**WORKING DATA**:
━━━
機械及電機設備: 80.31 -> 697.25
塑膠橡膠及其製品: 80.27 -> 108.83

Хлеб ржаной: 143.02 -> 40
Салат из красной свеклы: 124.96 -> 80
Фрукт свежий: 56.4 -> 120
━━━
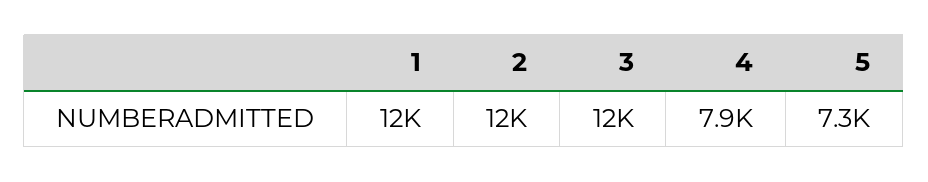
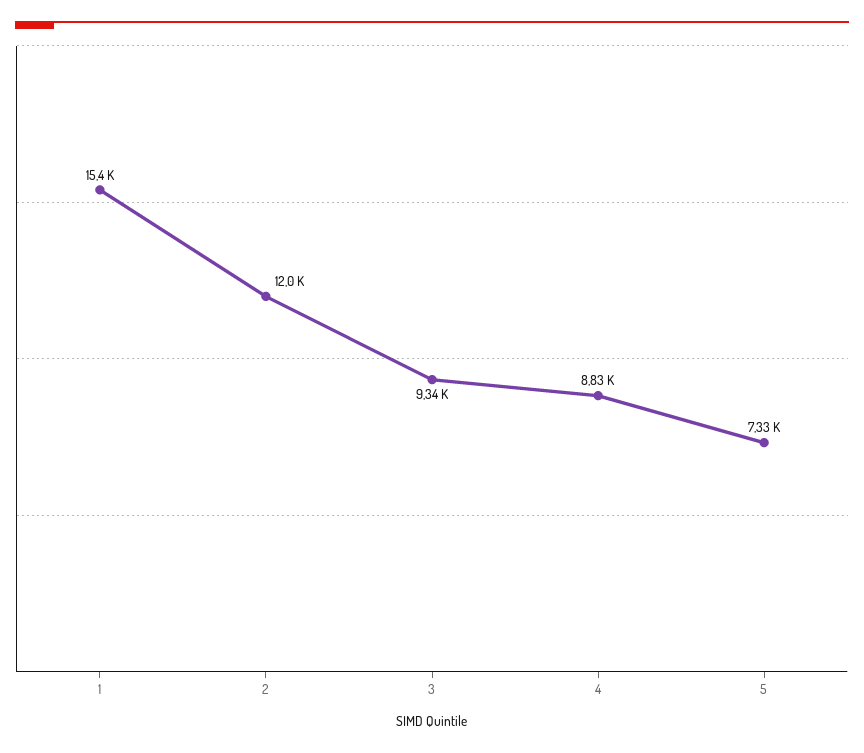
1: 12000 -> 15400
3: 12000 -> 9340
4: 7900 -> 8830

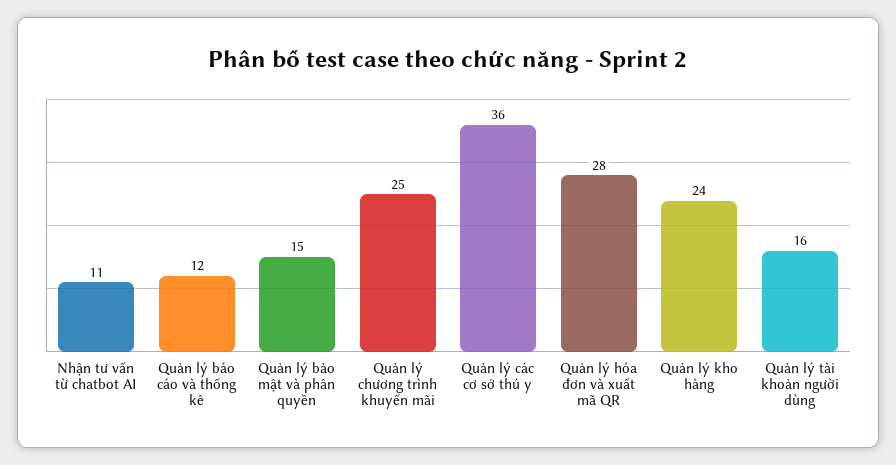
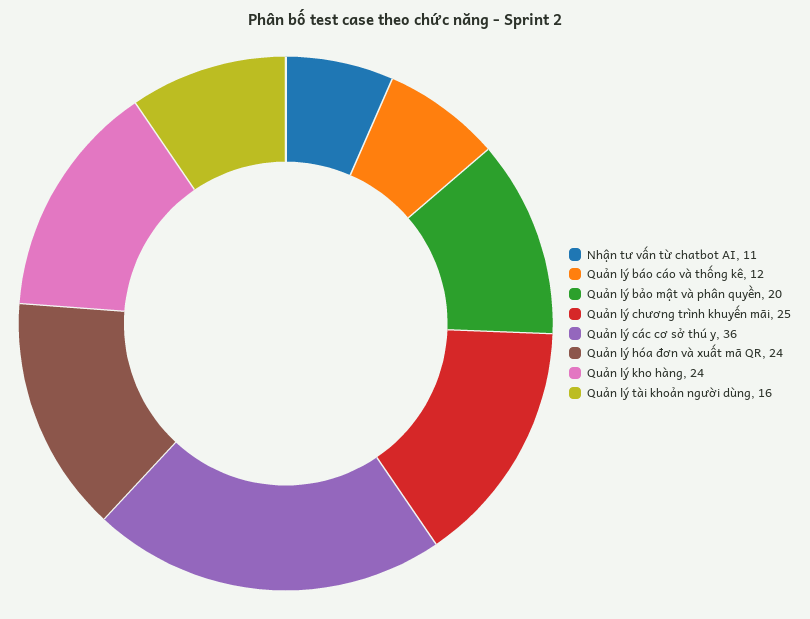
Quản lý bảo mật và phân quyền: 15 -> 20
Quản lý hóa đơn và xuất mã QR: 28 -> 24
━━━
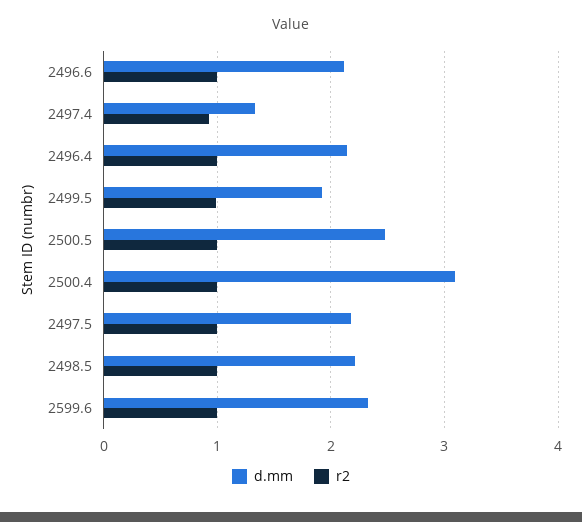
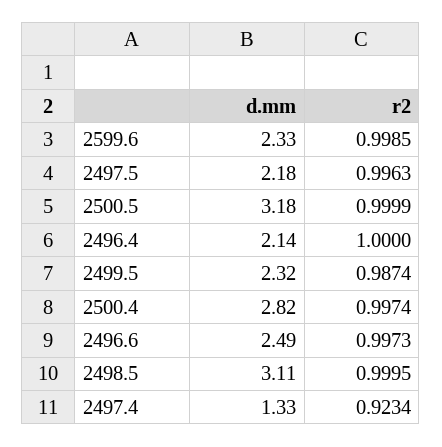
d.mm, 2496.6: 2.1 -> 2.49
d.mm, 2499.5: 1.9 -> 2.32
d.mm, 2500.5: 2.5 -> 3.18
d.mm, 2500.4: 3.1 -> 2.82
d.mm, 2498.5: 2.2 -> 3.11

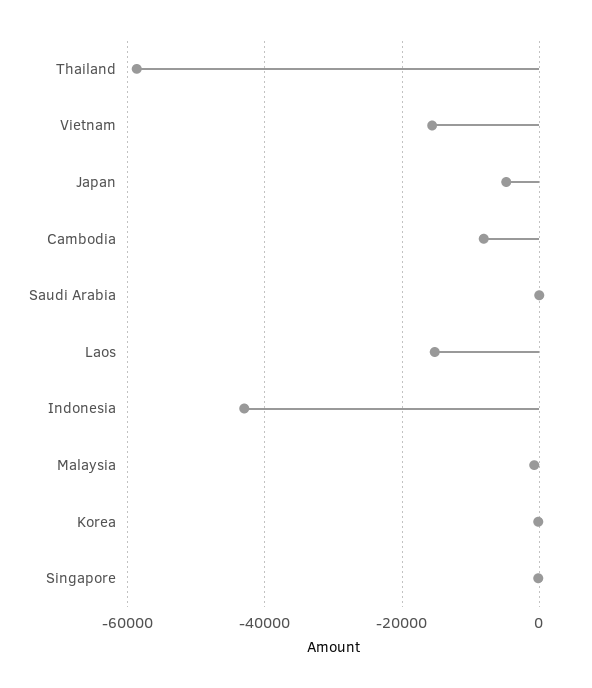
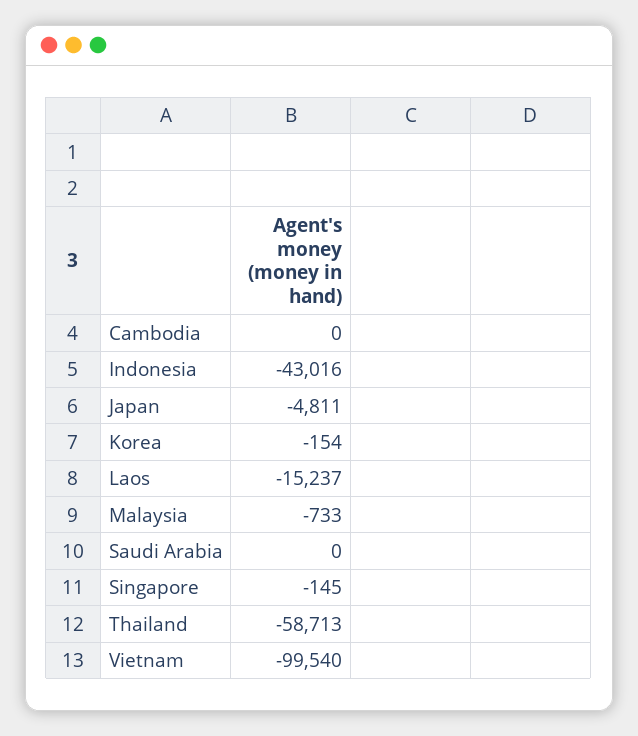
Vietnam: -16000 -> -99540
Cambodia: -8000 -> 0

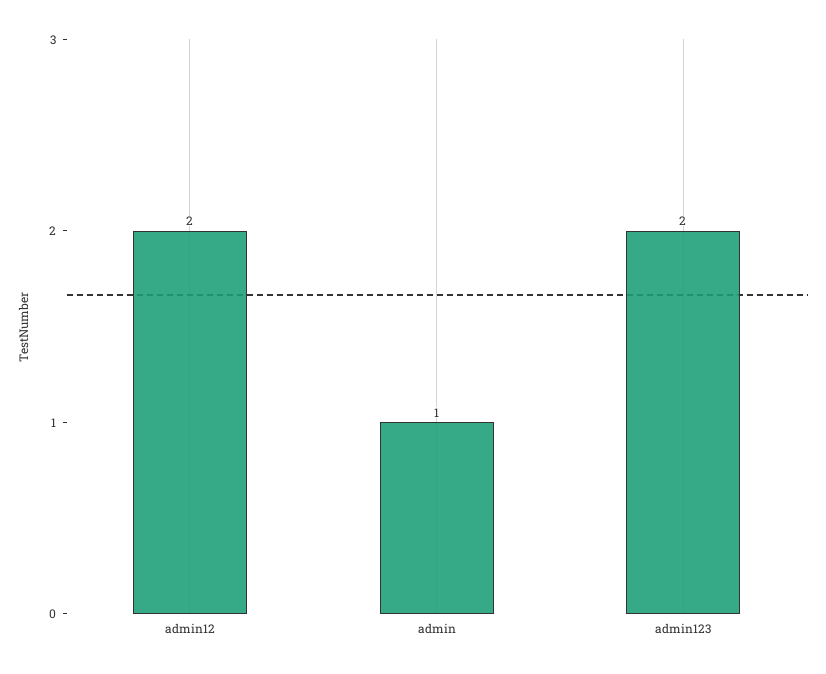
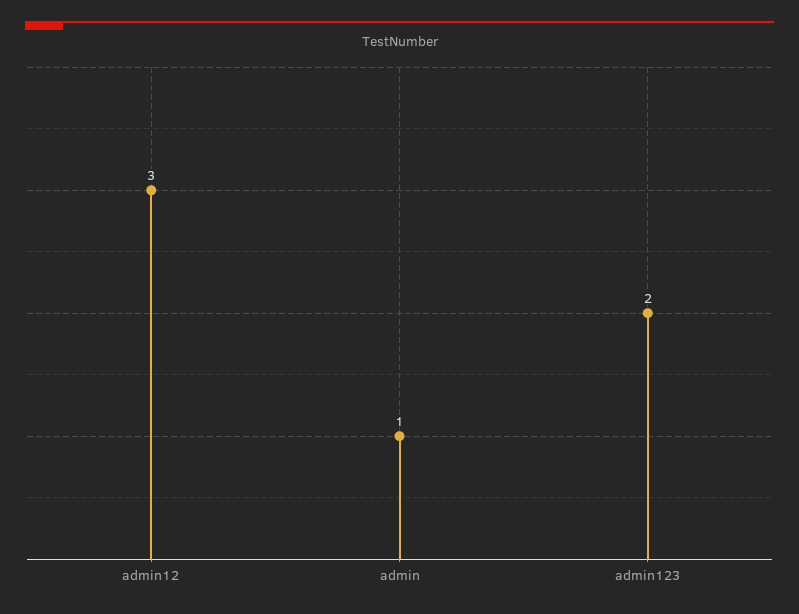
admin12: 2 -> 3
━━━
**HOW TO COMPLETE THIS TASK**: Scan the material above and copy every line that holds the string "Quản".

**SOLUTION TO THIS TASK**:
Quản lý bảo mật và phân quyền: 15 -> 20
Quản lý hóa đơn và xuất mã QR: 28 -> 24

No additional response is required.